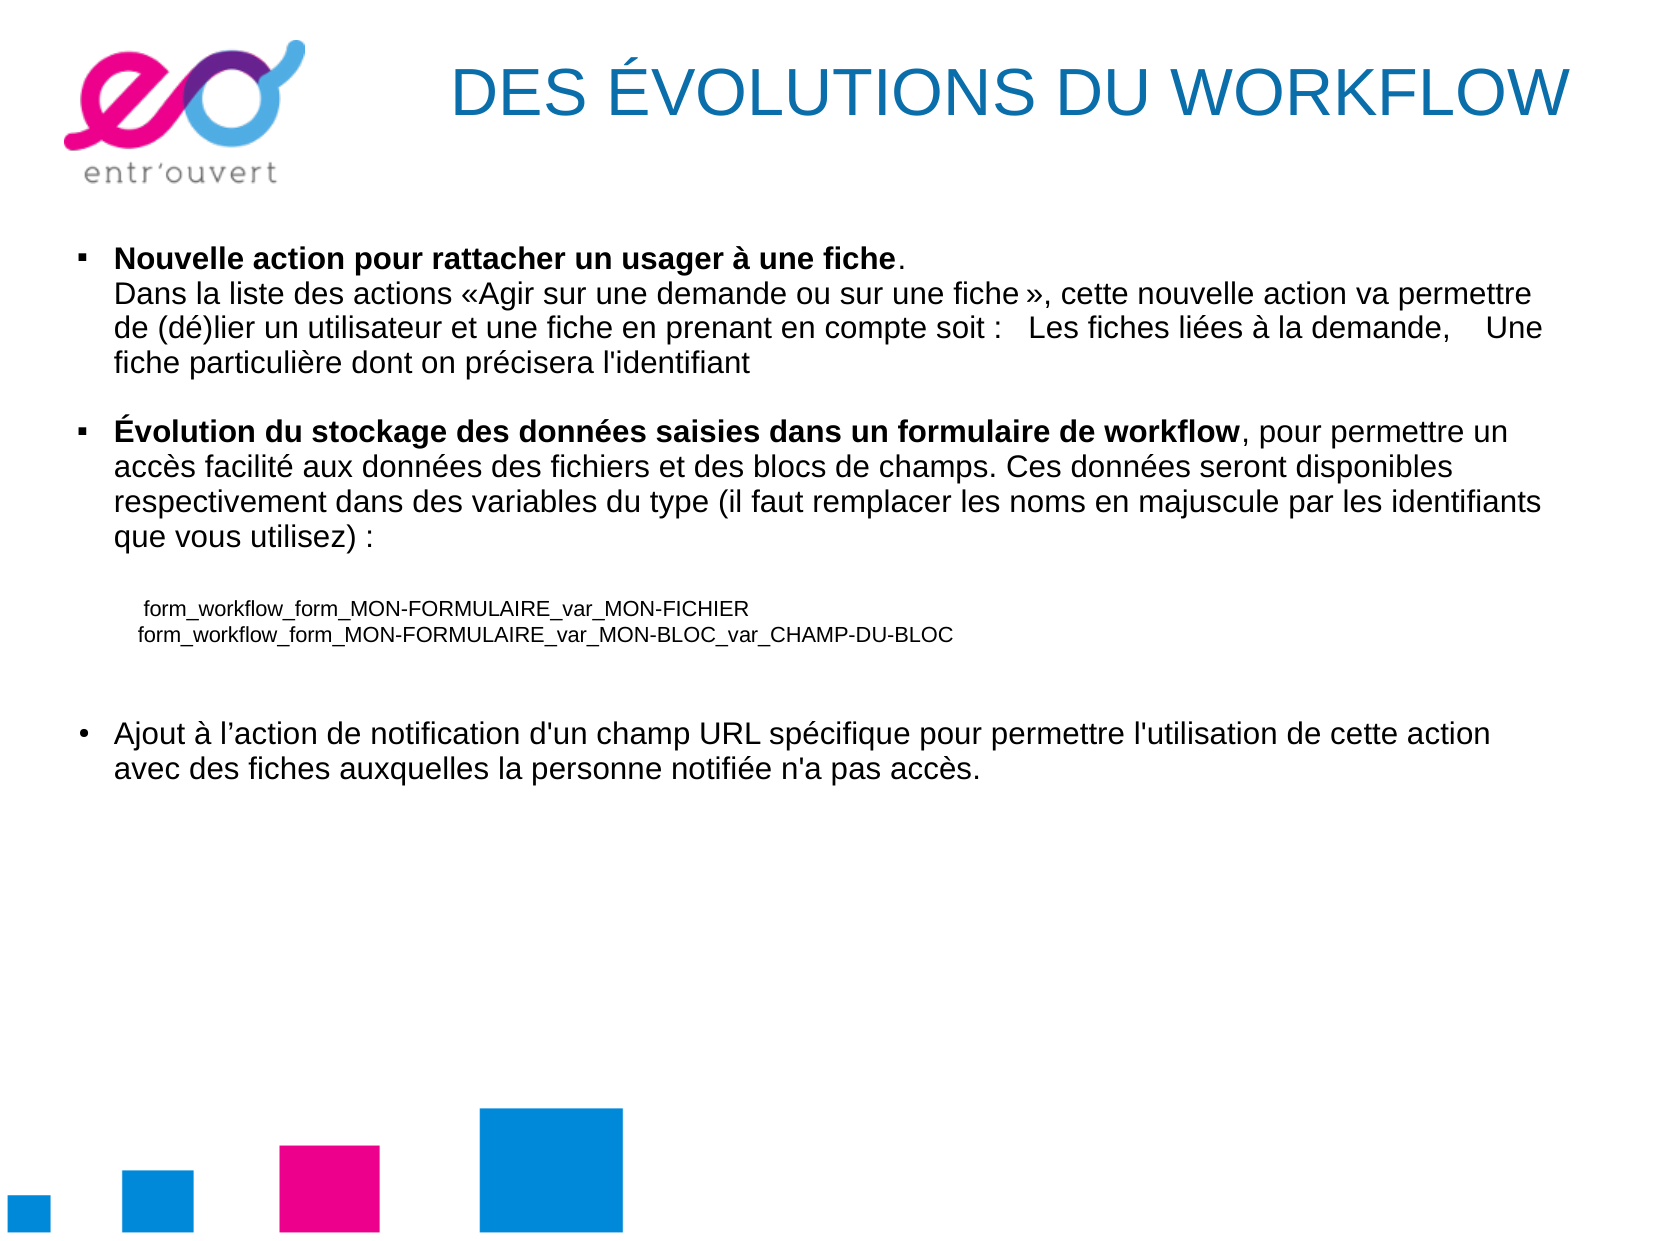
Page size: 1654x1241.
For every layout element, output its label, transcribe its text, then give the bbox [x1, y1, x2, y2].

picture [5, 1106, 626, 1235]
picture [64, 40, 305, 184]
subtitle Nouvelle action pour rattacher un usager à une fiche. Dans la liste des actions «Agir sur une demande ou sur une fiche », cette nouvelle action va permettre de (dé)lier un utilisateur et une fiche en prenant en compte soit : Les fiches liées à la demande, Une fiche particulière dont on précisera l'identifiant Évolution du stockage des données saisies dans un formulaire de workflow, pour permettre un accès facilité aux données des fichiers et des blocs de champs. Ces données seront disponibles respectivement dans des variables du type (il faut remplacer les noms en majuscule par les identifiants que vous utilisez) : form_workflow_form_MON-FORMULAIRE_var_MON-FICHIER form_workflow_form_MON-FORMULAIRE_var_MON-BLOC_var_CHAMP-DU-BLOC Ajout à l’action de notification d'un champ URL spécifique pour permettre l'utilisation de cette action avec des fiches auxquelles la personne notifiée n'a pas accès. [78, 206, 1567, 822]
title Des ÉVOLUTIONS du Workflow [354, 55, 1571, 263]
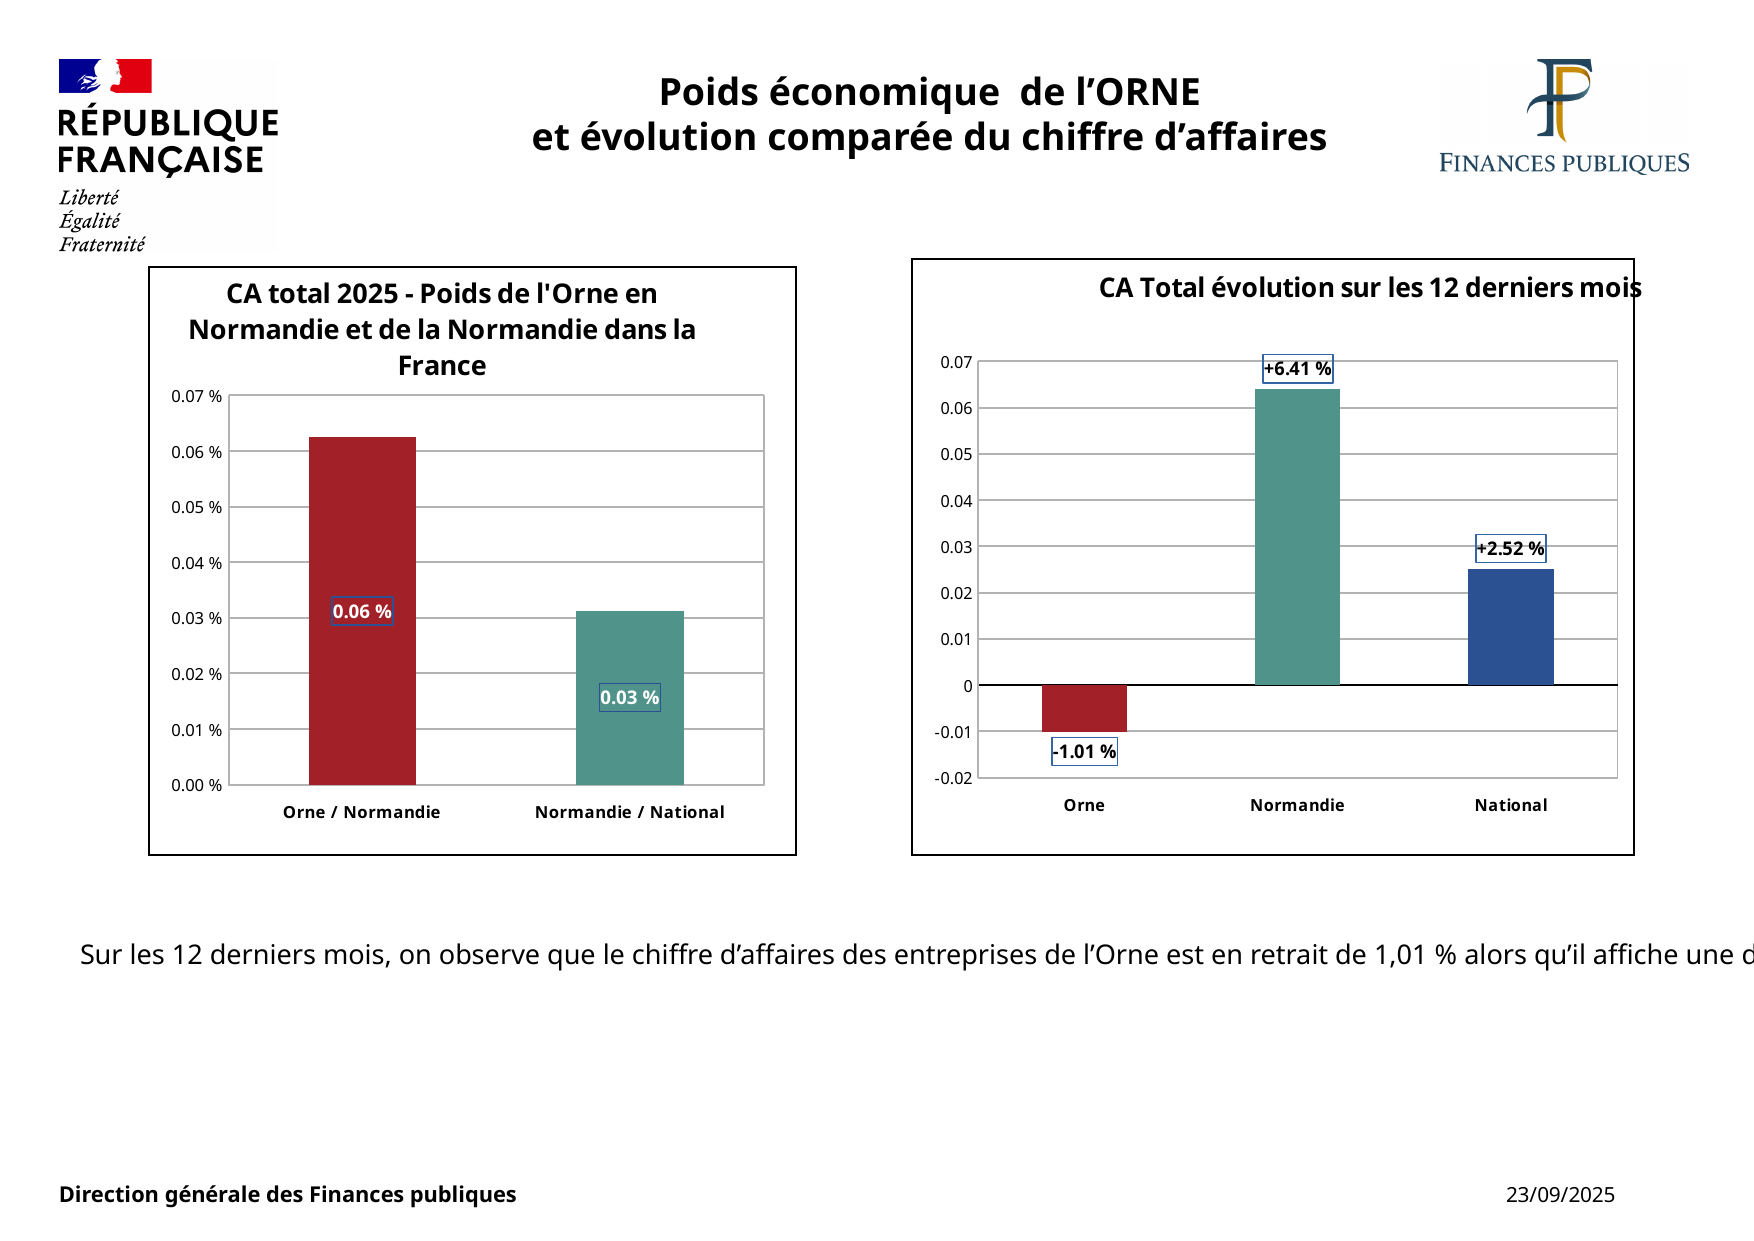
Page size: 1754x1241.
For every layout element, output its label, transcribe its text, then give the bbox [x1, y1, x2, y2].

------------------------------------------------------------

EXERCISE GOAL: Reproduce the material above verbatim, starting at the line that contains "Page size: 1754x1241." and ending with the last line of the material.

OUTPUT:
Page size: 1754x1241.
For every layout element, output its label, transcribe its text, then give the bbox [x1, y1, x2, y2].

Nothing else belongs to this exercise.